Vorliegend ist vom Finanzgericht in der Sache überhaupt nicht entschieden worden, sondern lediglich nach übereinstimmender Erledigungserklärung die Kostenverteilung vorgenommen worden. Eine solche Kostenverteilung stellt keine Entscheidung im Sinne der Nr. 3104 Abs. 1 Nr. 1 VV-RVG dar. Ebenso wenig ist von den Beteiligten vorliegend ein schriftlicher Vergleich geschlossen worden, ganz abgesehen davon, dass Vergleiche in Abgabenangelegenheiten bekanntermaßen unzulässig sind.

b) Für die von den Prozessbevollmächtigten der Erinnerungsgegnerin weiter verfolgte analoge Anwendung der Nr. 3104 Abs. 1 Nr. 3 VV-RVG ist kein Raum. Die dort geregelte Situation, dass ein Verfahren vor dem Sozialgericht nach angenommenem Anerkenntnis ohne mündliche Verhandlung endet, ist keiner analogen Übertragung auf das Finanzgericht fähig. Einer solchen Analogie steht entgegen, dass es an der hierfür nach allgemeiner Rechtslehre erforderlichen Lücke in der Rechtslage fehlt. Vielmehr hat der Gesetzgeber, indem er die Annahme eines Anerkenntnis vor dem Sozialgericht zum Tatbestandsmerkmal gemacht hat, zugleich ausdrücklich entschieden, dass die Annahme von Anerkenntnissen vor anderen Gerichten (abgesehen von dem Fall des § 307 ZPO, der bereits in der Nr. 1 der genannten Vorschrift aufgegriffen wird) nicht in Betracht kommt. Dies ist umso nachdrücklicher festzuhalten, als in Nr. 3 eben gerade Fragen öffentlich-rechtlicher Verfahrensarten - nämlich des Sozialgerichtsverfahrens - in Ergänzung der in Nr. 1 für das Zivilprozessrecht und den dort geltenden § 307 ZPO getroffenen Regelung angesprochen werden. Umso mehr hätte der Gesetzgeber Anlass gehabt, auch das allgemeine Verwaltungsgericht bzw. das Finanzgericht zu erwähnen, wenn er nicht nur vor dem Sozialgericht, sondern auch vor einer dieser Gerichtsbarkeiten angenommene Anerkenntnisse zum Anknüpfungspunkt für die Zuerkennung einer Terminsgebühr hätte machen wollen.

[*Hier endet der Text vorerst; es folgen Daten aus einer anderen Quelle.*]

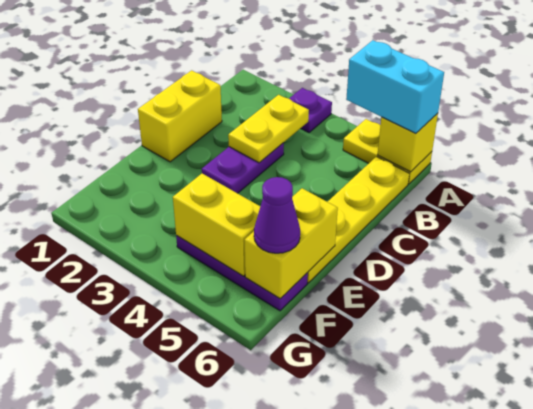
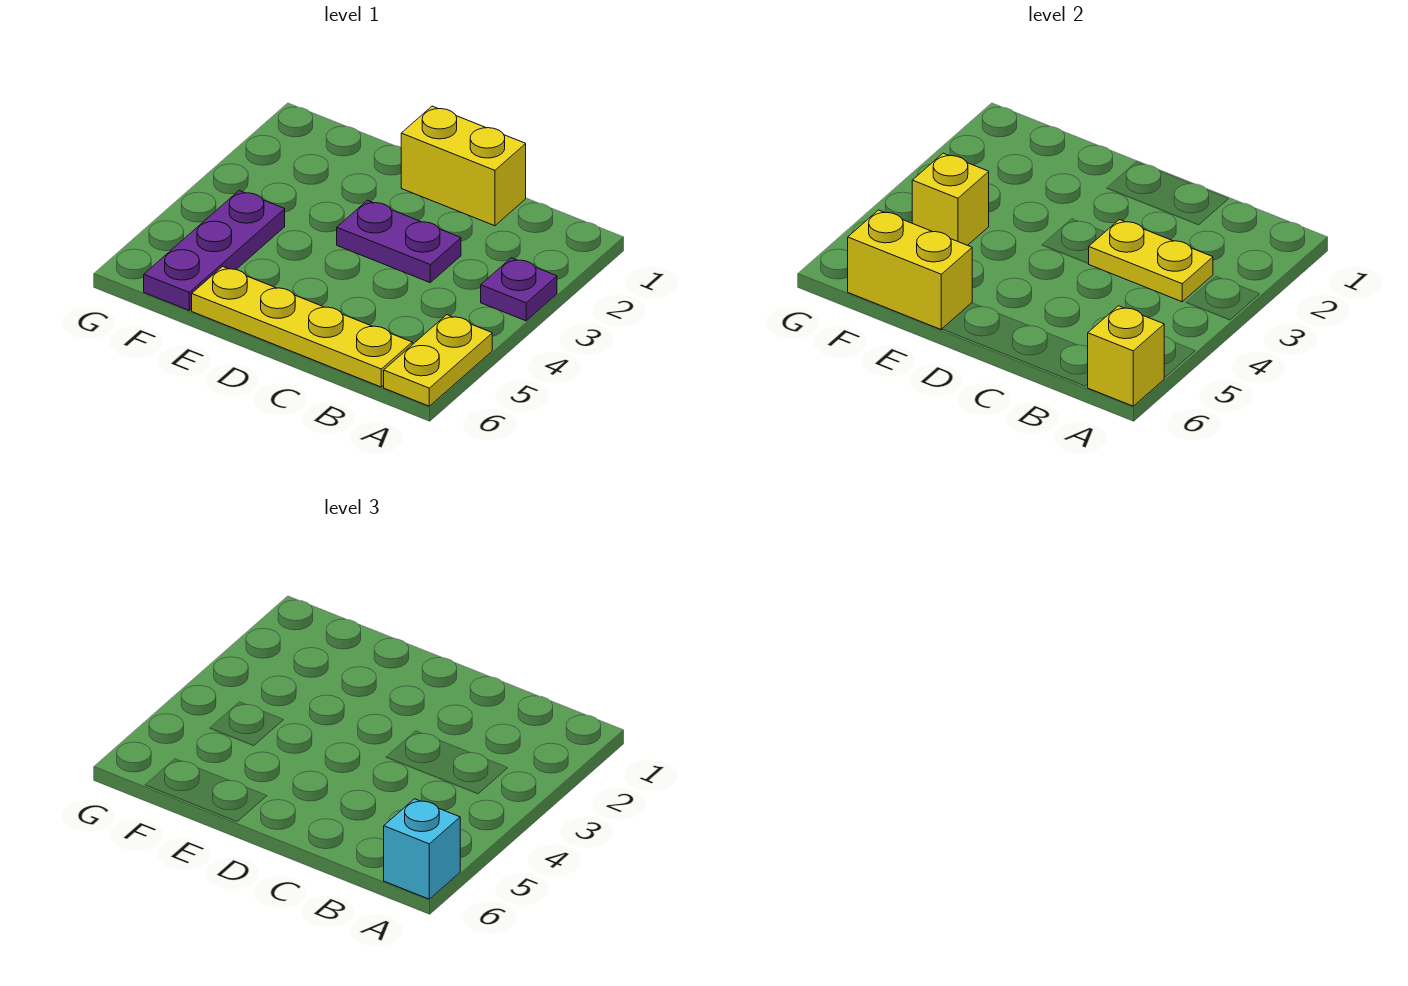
cyan brick A5:A6 level 3 -> cyan brick A6 level 3
yellow brick F4:F5 level 2 -> yellow brick F4 level 2
purple cone F6 level 3 -> none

c) Die Terminsgebühr steht der Erinnerungsführerin für ihre Prozessbevollmächtigten schließlich auch nicht nach Nr. 3202 Abs. 2 VV-RVG zu. Denn vorliegend ist - wie bereits erwähnt - keinerlei Sachentscheidung vom Finanzgericht getroffen worden; insbesondere auch nicht durch Gerichtsbescheid des Berichterstatters oder Vorsitzenden nach § 79a Abs. 2 FGO, durch Gerichtsbescheid des Einzelrichters oder des Senats (§ 90a FGO) oder durch Verfahren nach billigem Ermessen im Sinne des § 94a FGO bei einem - hier ohnehin überschrittenen - Streitwert von höchstens 500 EUR. Auch insoweit fehlt es angesichts der ausdrücklichen gesetzlichen Umschreibung der Gebührentatbestände an den Voraussetzungen jeglicher denkbaren erweiternden Analogie.

V. Das Verfahren ist gerichtsgebührenfrei, da das Gerichtskostengesetz hierfür keinen Gebührentatbestand vorsieht.

Die Entscheidung über die Kosten beruht auf § 135 Abs. 1 FGO.